Gabon : s’en prendre aux étrangers pour camoufler l’impuissance face au chômage ?

Le problème du populisme, c’est qu’il repose sur une mécanique fragile : désigner des boucs émissaires plutôt que d’affronter les vrais défis. Lorsqu’on a épuisé la liste des coupables supposés, il ne reste plus qu’un dilemme : soit instaurer un climat de terreur pour étouffer la grogne sociale, soit faire face à la réalité et admettre que, malgré la stigmatisation des étrangers, le chômage continue de grimper. La récente mesure gouvernementale adoptée en conseil des ministres, interdisant aux étrangers l’exercice de certaines petites activités, illustre cette fuite en avant. Présentée comme une réponse à la précarité des jeunes, elle ne fait en réalité que placer une cible sur le dos de compatriotes étrangers qui, chaque jour, cherchent simplement de quoi nourrir leurs familles.
L’illusion d’un ennemi intérieur ne crée ni emploi ni prospérité : elle divise, tout en évitant d’aborder les vrais problèmes. L’histoire récente le démontre : Giorgia Meloni, élue en Italie sur une rhétorique anti-immigration, a fini par admettre la nécessité de régulariser près de 500 000 étrangers en trois ans, faute de main-d’œuvre dans plusieurs secteurs clés. Le contraste est saisissant : ceux qu’on désigne comme « menace » deviennent indispensables au fonctionnement de l’économie. La leçon est claire : on ne bâtit pas un pays sur la haine et l’exclusion, mais sur des réformes structurelles capables de libérer les énergies et d’encourager l’innovation.
Populisme et diversion : un poison pour la démocratie
Au Gabon, la dérive populiste traduit surtout l’impuissance du pouvoir à répondre aux attentes sociales. Plutôt que de s’attaquer aux causes profondes du chômage, les responsables politiques agitent le spectre commode de « l’étranger ». Or, la réalité est implacable : dans tous les pays, ce sont les PME et les TPE qui forment la colonne vertébrale de l’économie. Si, chez nous, nombre d’entre elles disparaissent avant même d’avoir fêté leur premier anniversaire, ce n’est pas à cause des travailleurs étrangers mais de la défaillance de l’État. Administration corrompue, politisation des décisions économiques, clientélisme, pression fiscale étouffante, taxes illégales, absence de politique publique viable en matière d’entreprenariat, contrats non respectés par des entités publiques comme la Caisse des dépôts et consignations : voilà les véritables freins à l’entrepreneuriat et à l’emploi.

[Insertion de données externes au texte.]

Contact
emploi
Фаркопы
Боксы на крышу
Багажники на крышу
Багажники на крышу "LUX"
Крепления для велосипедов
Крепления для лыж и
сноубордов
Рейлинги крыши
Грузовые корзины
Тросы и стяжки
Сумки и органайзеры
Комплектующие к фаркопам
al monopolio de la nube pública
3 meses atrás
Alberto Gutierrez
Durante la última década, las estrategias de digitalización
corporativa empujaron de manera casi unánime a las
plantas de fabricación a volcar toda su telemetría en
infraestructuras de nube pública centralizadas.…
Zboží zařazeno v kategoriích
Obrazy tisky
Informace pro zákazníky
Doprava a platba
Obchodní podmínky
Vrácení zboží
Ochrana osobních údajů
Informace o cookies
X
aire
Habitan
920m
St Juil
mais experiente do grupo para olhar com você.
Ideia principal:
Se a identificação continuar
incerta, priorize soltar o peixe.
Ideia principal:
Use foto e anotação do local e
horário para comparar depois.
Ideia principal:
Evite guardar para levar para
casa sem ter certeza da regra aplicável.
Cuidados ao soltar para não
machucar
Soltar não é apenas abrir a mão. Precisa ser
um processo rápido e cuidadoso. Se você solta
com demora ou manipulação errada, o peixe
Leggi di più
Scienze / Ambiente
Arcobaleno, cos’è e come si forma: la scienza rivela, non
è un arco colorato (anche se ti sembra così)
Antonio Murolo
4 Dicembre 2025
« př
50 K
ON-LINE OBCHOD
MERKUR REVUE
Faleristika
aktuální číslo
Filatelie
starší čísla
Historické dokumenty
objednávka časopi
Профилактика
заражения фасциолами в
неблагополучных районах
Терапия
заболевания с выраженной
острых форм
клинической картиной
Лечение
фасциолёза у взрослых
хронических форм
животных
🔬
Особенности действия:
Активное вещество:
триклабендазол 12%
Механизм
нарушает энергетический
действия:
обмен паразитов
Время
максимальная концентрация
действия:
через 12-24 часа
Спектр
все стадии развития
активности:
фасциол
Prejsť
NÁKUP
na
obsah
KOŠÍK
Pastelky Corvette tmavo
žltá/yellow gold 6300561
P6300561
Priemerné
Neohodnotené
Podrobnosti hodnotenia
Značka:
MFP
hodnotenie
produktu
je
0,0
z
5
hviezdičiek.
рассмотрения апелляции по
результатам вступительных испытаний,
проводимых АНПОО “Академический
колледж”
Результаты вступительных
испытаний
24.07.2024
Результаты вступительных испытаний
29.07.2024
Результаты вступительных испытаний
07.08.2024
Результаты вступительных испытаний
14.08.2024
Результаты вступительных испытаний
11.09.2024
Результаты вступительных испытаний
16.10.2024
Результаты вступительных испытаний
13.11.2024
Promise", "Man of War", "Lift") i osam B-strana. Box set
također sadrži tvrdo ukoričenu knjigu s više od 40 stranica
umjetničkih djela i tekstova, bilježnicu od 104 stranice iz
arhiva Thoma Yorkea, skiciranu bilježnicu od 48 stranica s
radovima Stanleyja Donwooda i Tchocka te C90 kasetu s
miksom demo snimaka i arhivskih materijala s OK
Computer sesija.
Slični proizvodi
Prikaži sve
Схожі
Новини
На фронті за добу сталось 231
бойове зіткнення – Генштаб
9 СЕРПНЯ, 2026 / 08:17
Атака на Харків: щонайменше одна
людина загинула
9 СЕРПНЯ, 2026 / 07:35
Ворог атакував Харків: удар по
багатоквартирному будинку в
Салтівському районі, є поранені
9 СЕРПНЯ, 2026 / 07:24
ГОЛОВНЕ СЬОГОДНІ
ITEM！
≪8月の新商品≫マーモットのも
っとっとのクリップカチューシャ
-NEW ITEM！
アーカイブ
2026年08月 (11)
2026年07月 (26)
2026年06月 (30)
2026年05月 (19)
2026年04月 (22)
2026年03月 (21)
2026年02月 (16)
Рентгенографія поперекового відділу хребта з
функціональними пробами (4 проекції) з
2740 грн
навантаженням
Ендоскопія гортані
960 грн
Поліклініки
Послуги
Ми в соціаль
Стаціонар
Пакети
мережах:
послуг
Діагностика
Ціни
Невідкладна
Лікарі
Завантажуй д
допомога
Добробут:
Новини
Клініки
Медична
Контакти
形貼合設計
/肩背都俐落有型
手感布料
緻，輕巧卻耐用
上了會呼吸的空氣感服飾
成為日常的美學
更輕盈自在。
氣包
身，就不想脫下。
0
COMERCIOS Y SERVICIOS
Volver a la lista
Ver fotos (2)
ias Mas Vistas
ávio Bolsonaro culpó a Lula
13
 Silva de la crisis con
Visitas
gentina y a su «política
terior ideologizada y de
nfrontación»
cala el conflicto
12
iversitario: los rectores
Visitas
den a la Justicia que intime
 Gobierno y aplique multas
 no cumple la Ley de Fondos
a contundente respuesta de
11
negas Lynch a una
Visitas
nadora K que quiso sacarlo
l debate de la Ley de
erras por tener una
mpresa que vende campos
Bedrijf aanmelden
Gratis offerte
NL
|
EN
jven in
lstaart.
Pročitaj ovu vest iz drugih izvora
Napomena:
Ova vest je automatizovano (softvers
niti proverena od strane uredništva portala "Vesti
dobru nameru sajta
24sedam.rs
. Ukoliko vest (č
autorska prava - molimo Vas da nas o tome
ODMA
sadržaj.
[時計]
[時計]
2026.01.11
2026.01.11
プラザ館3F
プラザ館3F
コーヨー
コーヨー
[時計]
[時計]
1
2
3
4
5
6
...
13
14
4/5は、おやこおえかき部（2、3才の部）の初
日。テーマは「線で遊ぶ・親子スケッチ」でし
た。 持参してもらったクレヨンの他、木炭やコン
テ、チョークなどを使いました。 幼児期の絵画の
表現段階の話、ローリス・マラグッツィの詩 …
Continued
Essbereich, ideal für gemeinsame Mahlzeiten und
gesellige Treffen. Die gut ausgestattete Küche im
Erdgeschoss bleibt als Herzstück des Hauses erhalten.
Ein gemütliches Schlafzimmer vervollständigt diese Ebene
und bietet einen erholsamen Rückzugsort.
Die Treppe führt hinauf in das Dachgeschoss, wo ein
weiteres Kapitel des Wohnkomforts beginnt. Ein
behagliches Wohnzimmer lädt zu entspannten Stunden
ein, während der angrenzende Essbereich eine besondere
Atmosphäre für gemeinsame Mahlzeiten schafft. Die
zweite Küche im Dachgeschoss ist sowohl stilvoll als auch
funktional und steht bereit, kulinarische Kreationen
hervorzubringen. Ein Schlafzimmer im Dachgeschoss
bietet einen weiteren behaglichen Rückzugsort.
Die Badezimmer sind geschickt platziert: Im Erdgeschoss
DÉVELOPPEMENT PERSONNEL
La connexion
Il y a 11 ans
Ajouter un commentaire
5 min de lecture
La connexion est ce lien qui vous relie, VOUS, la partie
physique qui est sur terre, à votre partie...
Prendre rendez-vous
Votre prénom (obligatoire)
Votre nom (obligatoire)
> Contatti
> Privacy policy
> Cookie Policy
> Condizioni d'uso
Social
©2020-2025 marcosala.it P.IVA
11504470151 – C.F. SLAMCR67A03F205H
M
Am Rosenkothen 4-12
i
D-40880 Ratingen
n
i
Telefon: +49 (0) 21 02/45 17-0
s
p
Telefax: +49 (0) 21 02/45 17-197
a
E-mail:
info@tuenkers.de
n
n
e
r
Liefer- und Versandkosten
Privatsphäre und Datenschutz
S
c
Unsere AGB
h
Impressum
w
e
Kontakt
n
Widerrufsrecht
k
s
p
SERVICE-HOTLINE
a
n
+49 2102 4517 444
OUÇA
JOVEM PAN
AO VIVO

Cette politique stigmatisante n’est d’ailleurs pas nouvelle puisque lors du débat sur la bi-nationalité, on promettait la fin de la mauvaise gouvernance après l’exclusion des bi-nationaux des sphères sensibles. Pourtant, rien n’a changé : favoritisme, nominations copains – coquins et consanguins, fraudes massives dans les concours d’Etat, instrumentalisation de la justice. Résultat : une jeunesse désabusée, frappée par le chômage, qui assiste impuissante à la reproduction sociale d’une élite déconnectée. Ces mesures populistes, loin de résoudre les problèmes, ternissent l’image du Gabon, isolent le pays sur la scène africaine et détournent l’attention des vraies priorités : une gouvernance planifiée, l’orientation stratégique des recettes pétrolières, la lutte contre la corruption et une politique entrepreneuriale solide.
Les 25 milliards de Fcfa mis à disposition de la BCEG pour soutenir les PME locales ne suffisent pas. Encore faudrait-il bâtir des structures de formation adaptées, définir une vision claire de l’entrepreneuriat, doter la Chambre des métiers de l’artisanat de moyens solides, et surtout tirer des leçons des échecs passés. Où est la transparence promise ? Combien d’entreprises survivent au-delà de deux ans ? Quelles mesures concrètes d’accompagnement ont été mises en place ? Près de deux ans après l’annonce de la priorité donnée aux PME gabonaises dans les marchés publics de moins de 150 millions de Fcfa, aucun rapport officiel en guise de bilan n’a vu le jour. A l’inverse, les réseaux sociaux continuent de révéler les pratiques anciennes : favoritisme, opacité, promesses non tenues. À force de chercher des coupables ailleurs, le gouvernement oublie l’essentiel : sans réformes profondes, sans transparence et sans courage politique, il ne pourra ni restaurer la confiance, ni bâtir une économie résiliente au service des Gabonais.